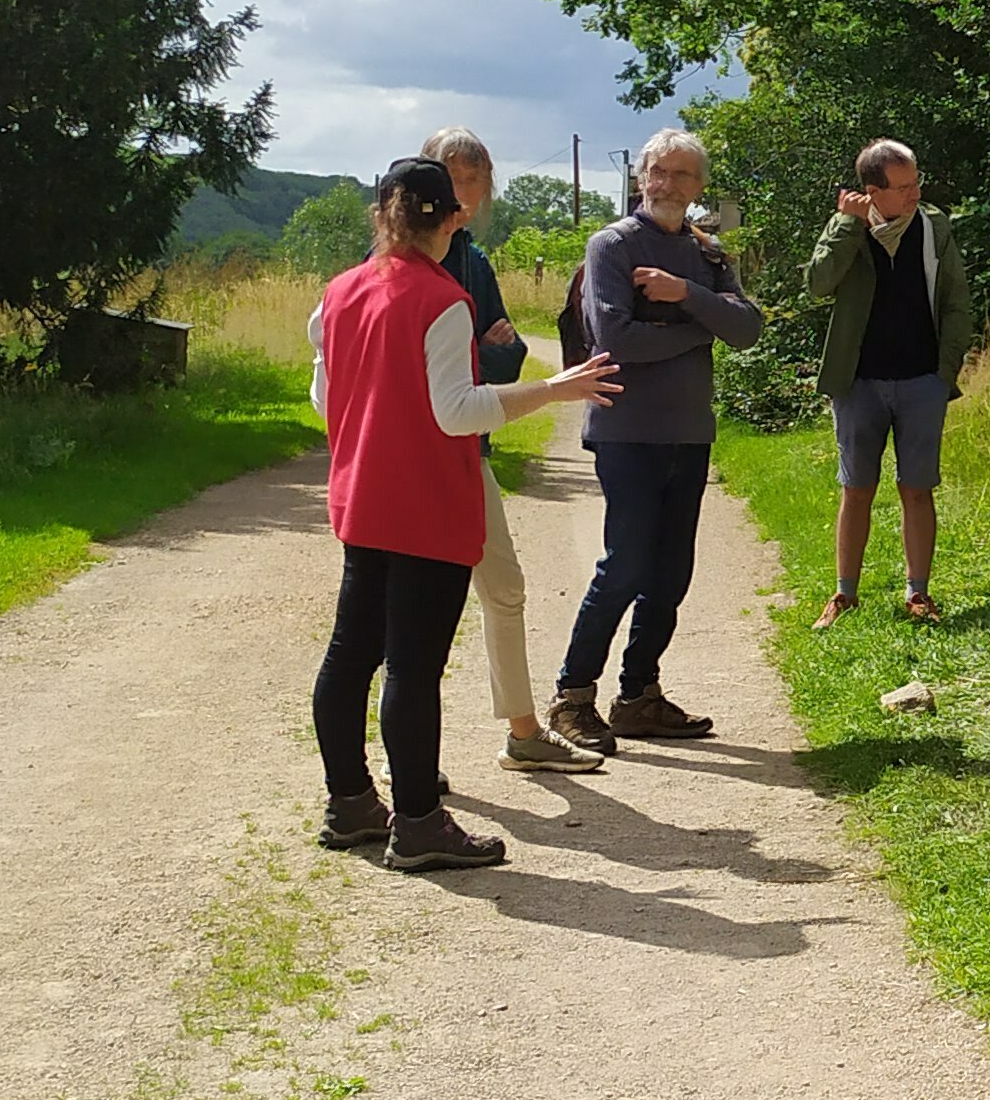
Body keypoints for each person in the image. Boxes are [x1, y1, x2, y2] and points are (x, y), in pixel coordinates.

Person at [309, 158, 618, 868]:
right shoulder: (443, 298)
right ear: (450, 218)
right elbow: (457, 412)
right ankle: (418, 823)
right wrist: (554, 390)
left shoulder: (340, 292)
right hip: (426, 506)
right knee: (413, 667)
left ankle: (350, 801)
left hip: (362, 498)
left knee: (351, 652)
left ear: (382, 214)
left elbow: (328, 400)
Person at [549, 127, 766, 753]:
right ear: (641, 178)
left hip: (688, 432)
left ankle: (638, 696)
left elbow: (748, 327)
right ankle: (572, 696)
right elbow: (616, 341)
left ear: (700, 186)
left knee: (671, 573)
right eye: (659, 173)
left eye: (683, 175)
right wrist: (702, 327)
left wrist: (685, 296)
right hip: (627, 431)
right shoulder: (611, 247)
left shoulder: (708, 254)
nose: (669, 184)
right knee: (626, 566)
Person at [417, 127, 604, 774]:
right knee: (415, 611)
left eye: (475, 181)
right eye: (453, 178)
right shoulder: (402, 261)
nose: (465, 194)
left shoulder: (473, 261)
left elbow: (506, 354)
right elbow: (426, 367)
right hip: (415, 463)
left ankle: (524, 733)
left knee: (504, 589)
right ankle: (406, 753)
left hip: (471, 451)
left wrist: (490, 353)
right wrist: (484, 351)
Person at [802, 137, 972, 628]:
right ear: (872, 191)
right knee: (857, 488)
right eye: (902, 187)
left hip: (923, 380)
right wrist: (846, 225)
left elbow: (957, 300)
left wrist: (946, 373)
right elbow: (818, 284)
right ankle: (844, 596)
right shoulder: (848, 229)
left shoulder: (934, 226)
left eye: (916, 181)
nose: (914, 194)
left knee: (917, 488)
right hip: (858, 383)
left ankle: (918, 593)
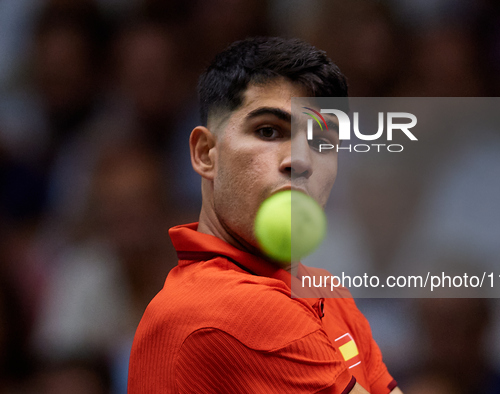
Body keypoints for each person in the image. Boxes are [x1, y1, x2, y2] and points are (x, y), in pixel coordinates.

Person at [128, 36, 402, 394]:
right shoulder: (222, 308)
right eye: (269, 131)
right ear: (206, 154)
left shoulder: (328, 293)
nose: (300, 160)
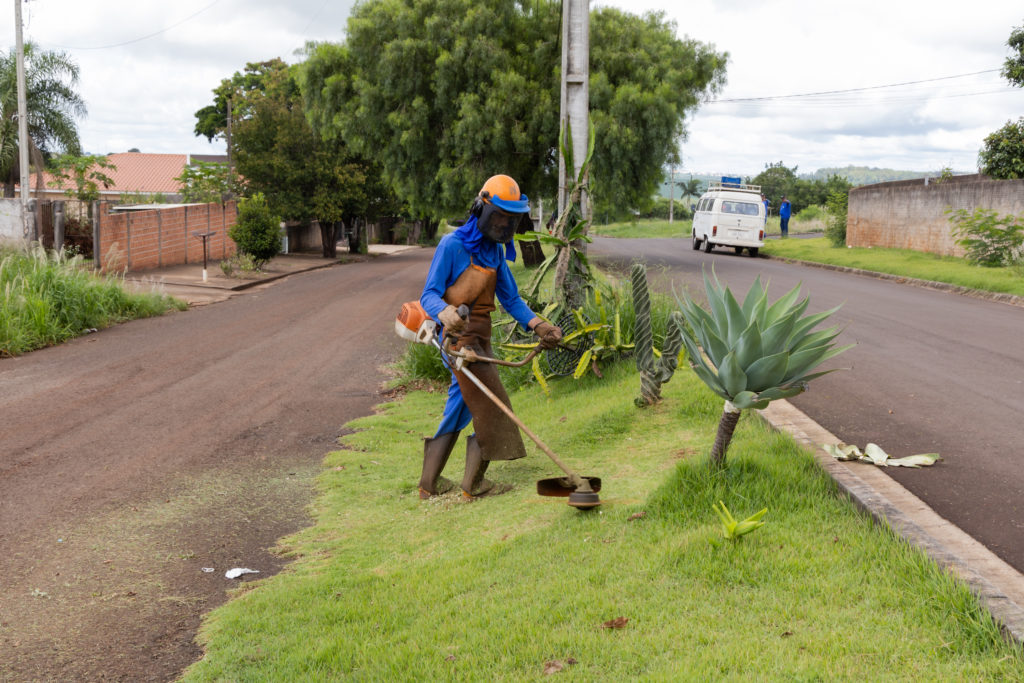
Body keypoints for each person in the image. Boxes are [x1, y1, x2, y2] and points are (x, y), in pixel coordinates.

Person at [418, 174, 562, 500]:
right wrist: (445, 313)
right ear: (481, 209)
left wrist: (538, 325)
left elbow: (511, 300)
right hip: (455, 339)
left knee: (462, 403)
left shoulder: (496, 253)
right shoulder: (452, 246)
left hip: (480, 339)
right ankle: (472, 484)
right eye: (499, 216)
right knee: (487, 399)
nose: (504, 225)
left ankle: (431, 482)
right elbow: (429, 294)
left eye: (511, 219)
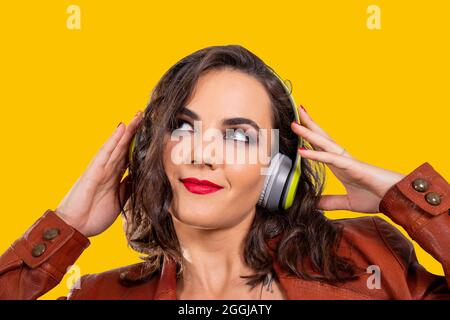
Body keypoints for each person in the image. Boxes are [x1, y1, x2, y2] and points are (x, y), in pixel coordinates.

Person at [0, 45, 448, 300]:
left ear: (277, 171)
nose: (203, 154)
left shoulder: (370, 261)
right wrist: (67, 227)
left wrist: (405, 200)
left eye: (238, 135)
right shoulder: (99, 297)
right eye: (182, 126)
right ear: (153, 153)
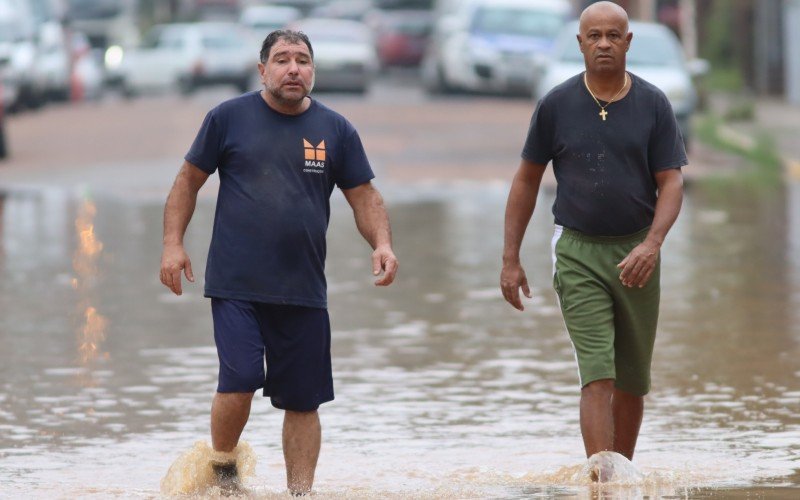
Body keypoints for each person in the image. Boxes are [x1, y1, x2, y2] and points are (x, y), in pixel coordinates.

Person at [159, 30, 398, 495]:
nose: (294, 69)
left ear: (313, 70)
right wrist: (173, 243)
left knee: (304, 401)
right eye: (283, 59)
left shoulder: (336, 130)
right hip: (236, 284)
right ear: (262, 68)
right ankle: (224, 471)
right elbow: (188, 181)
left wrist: (382, 243)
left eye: (303, 60)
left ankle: (300, 493)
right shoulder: (228, 118)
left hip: (304, 287)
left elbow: (364, 196)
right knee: (241, 377)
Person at [500, 1, 685, 478]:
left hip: (638, 252)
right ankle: (601, 482)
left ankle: (622, 475)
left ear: (627, 42)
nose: (603, 43)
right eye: (594, 35)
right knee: (598, 372)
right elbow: (525, 181)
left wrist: (652, 244)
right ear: (581, 43)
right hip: (578, 251)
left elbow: (671, 181)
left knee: (632, 380)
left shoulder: (653, 104)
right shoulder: (557, 105)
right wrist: (510, 259)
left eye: (613, 35)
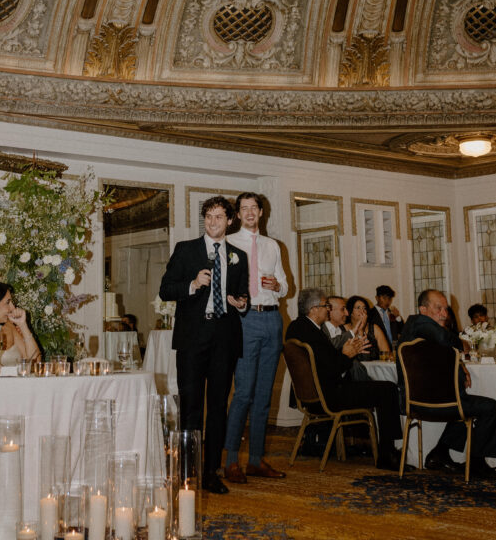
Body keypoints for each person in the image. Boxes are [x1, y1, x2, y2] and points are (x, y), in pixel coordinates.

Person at [160, 196, 248, 494]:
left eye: (219, 217)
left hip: (225, 337)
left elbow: (241, 296)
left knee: (218, 408)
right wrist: (193, 284)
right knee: (191, 405)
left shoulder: (238, 256)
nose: (213, 222)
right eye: (208, 216)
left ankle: (211, 472)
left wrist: (241, 303)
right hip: (192, 338)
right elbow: (165, 290)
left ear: (230, 220)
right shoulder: (186, 250)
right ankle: (188, 470)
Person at [285, 288, 402, 469]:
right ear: (314, 309)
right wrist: (348, 354)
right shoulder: (313, 333)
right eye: (326, 306)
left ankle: (386, 451)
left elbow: (324, 363)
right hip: (330, 395)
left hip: (312, 396)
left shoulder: (296, 328)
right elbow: (332, 368)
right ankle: (387, 453)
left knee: (381, 387)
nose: (328, 310)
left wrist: (346, 353)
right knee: (388, 389)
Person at [397, 289, 496, 478]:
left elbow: (438, 356)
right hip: (435, 402)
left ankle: (439, 454)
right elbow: (447, 340)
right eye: (438, 308)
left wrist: (460, 366)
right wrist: (463, 344)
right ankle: (476, 463)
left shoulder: (420, 331)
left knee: (465, 405)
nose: (444, 313)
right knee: (490, 407)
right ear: (423, 309)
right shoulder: (420, 323)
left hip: (417, 402)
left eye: (446, 309)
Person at [223, 193, 287, 484]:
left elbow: (286, 285)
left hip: (273, 318)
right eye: (244, 208)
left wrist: (278, 285)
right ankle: (232, 460)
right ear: (237, 214)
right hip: (244, 320)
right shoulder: (229, 243)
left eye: (254, 208)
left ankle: (257, 460)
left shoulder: (273, 245)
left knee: (263, 396)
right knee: (244, 393)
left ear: (261, 212)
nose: (249, 213)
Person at [325, 296, 369, 381]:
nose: (347, 313)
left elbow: (364, 358)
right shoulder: (321, 329)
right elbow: (331, 345)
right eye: (343, 309)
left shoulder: (341, 331)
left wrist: (360, 330)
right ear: (329, 311)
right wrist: (354, 331)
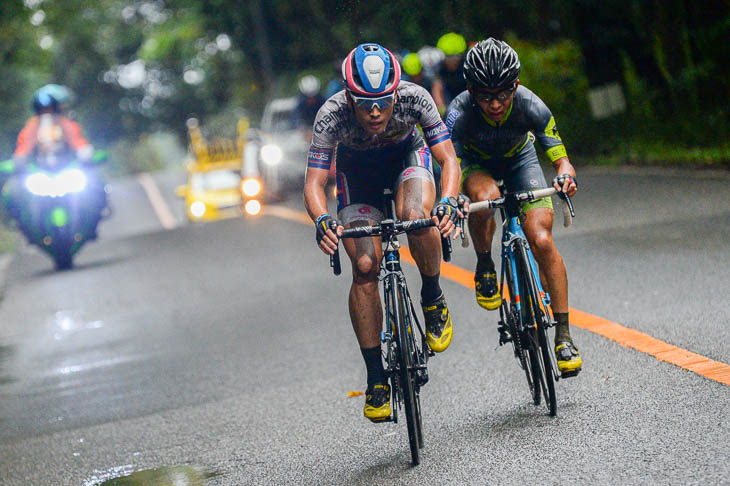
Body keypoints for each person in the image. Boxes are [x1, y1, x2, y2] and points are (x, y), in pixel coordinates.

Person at [303, 43, 463, 422]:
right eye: (363, 103)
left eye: (383, 102)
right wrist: (323, 220)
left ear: (396, 93)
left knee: (416, 215)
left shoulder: (416, 99)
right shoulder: (331, 115)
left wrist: (449, 200)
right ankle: (376, 378)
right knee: (363, 264)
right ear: (347, 96)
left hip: (408, 157)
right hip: (358, 175)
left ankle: (432, 295)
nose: (374, 112)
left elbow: (448, 159)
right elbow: (314, 183)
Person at [444, 38, 582, 376]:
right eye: (485, 96)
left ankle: (563, 335)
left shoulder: (531, 106)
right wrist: (453, 198)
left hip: (522, 161)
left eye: (503, 94)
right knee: (485, 197)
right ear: (470, 89)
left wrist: (565, 176)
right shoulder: (458, 113)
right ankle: (485, 263)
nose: (494, 104)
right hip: (477, 166)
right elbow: (447, 162)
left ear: (515, 86)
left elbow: (561, 161)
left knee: (543, 239)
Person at [3, 84, 107, 233]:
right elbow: (23, 148)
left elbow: (78, 142)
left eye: (50, 108)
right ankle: (21, 224)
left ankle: (97, 213)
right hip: (41, 173)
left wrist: (86, 154)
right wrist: (18, 162)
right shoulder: (32, 127)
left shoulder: (66, 124)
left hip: (67, 170)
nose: (47, 112)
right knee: (13, 191)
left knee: (94, 182)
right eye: (43, 109)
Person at [431, 32, 468, 115]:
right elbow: (437, 88)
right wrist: (441, 108)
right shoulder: (440, 68)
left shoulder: (468, 66)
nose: (450, 61)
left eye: (454, 57)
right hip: (450, 104)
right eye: (447, 57)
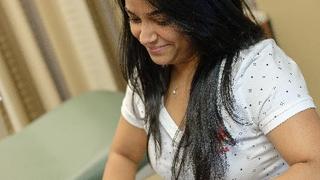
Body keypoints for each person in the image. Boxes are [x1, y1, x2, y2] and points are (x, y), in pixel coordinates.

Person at [103, 0, 320, 179]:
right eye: (135, 19)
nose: (145, 36)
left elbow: (314, 164)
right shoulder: (148, 76)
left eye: (161, 19)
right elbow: (123, 155)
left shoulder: (255, 67)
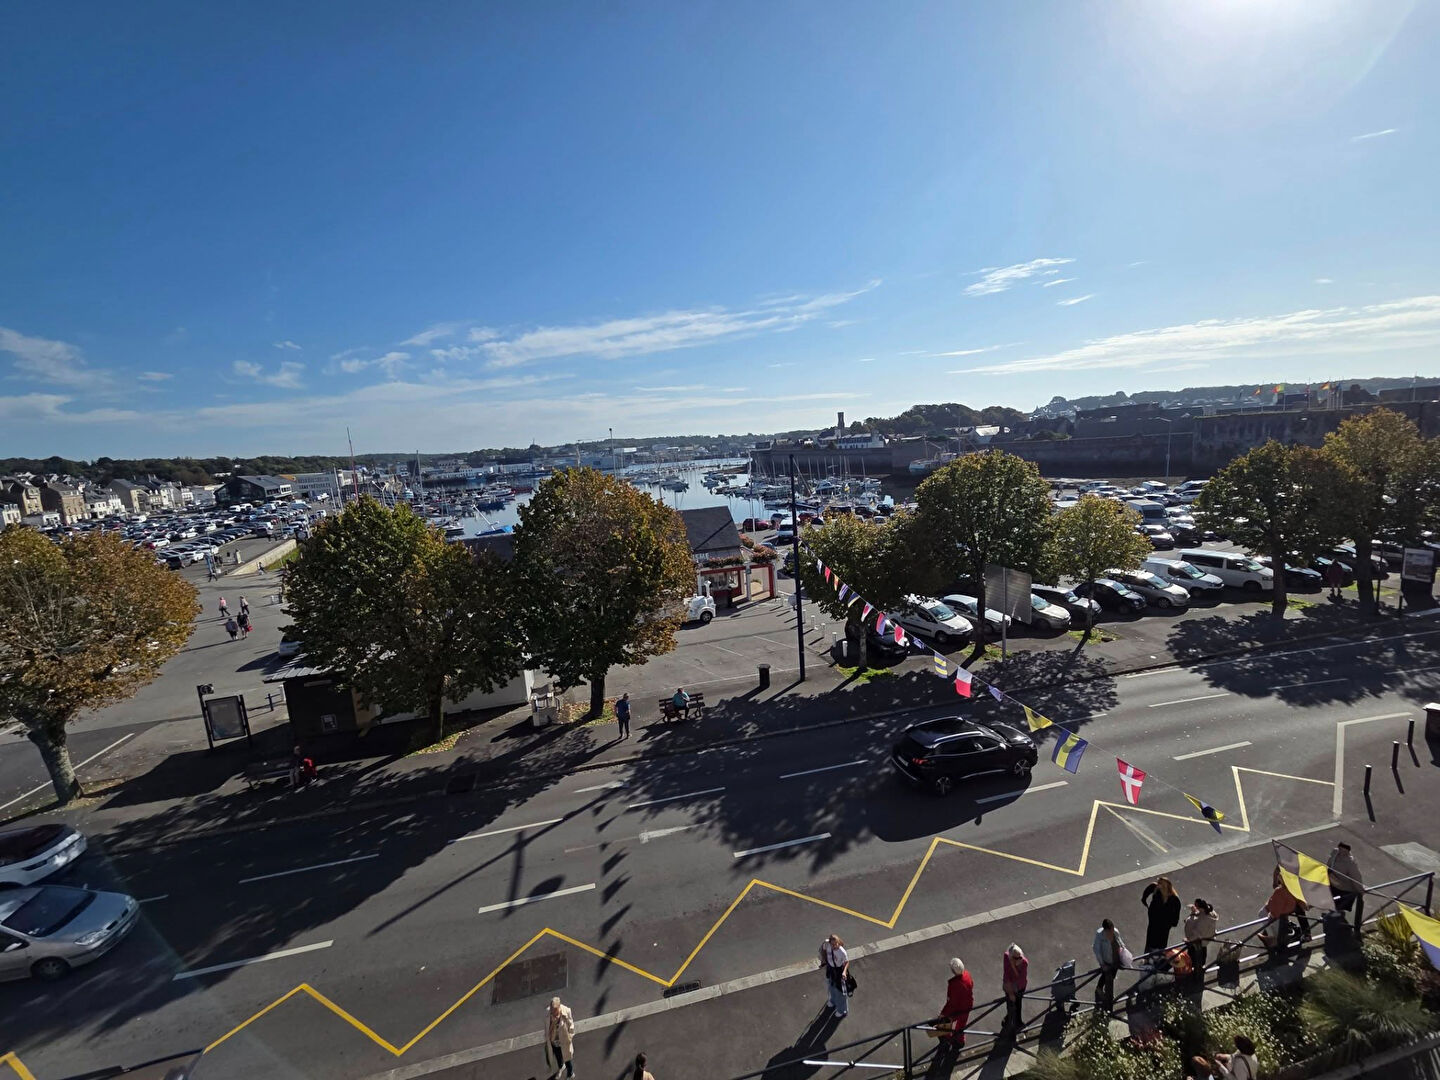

### [Exercise objective]
Restate only the lines running from the start of the material above through the line containing "right eye: (659, 173)", ends included. No pictures.

### [Reply to the task]
Body keypoints for each person in the image. Boxes are [x1, y1, x2, y2] and points are (x, y), in pixel coordinates.

Person at [309, 158, 618, 868]:
right shoulder: (443, 298)
right ear: (450, 218)
right elbow: (457, 412)
right ankle: (418, 823)
right wrist: (554, 390)
left shoulder: (340, 292)
right hip: (426, 506)
right knee: (413, 667)
left ankle: (350, 801)
left hip: (362, 498)
left knee: (351, 652)
left ear: (382, 214)
left elbow: (328, 400)
Person at [549, 127, 766, 753]:
right ear: (641, 178)
left hip: (688, 432)
left ankle: (638, 696)
left elbow: (748, 327)
right ankle: (572, 696)
right elbow: (616, 341)
left ear: (700, 186)
left knee: (671, 573)
right eye: (659, 173)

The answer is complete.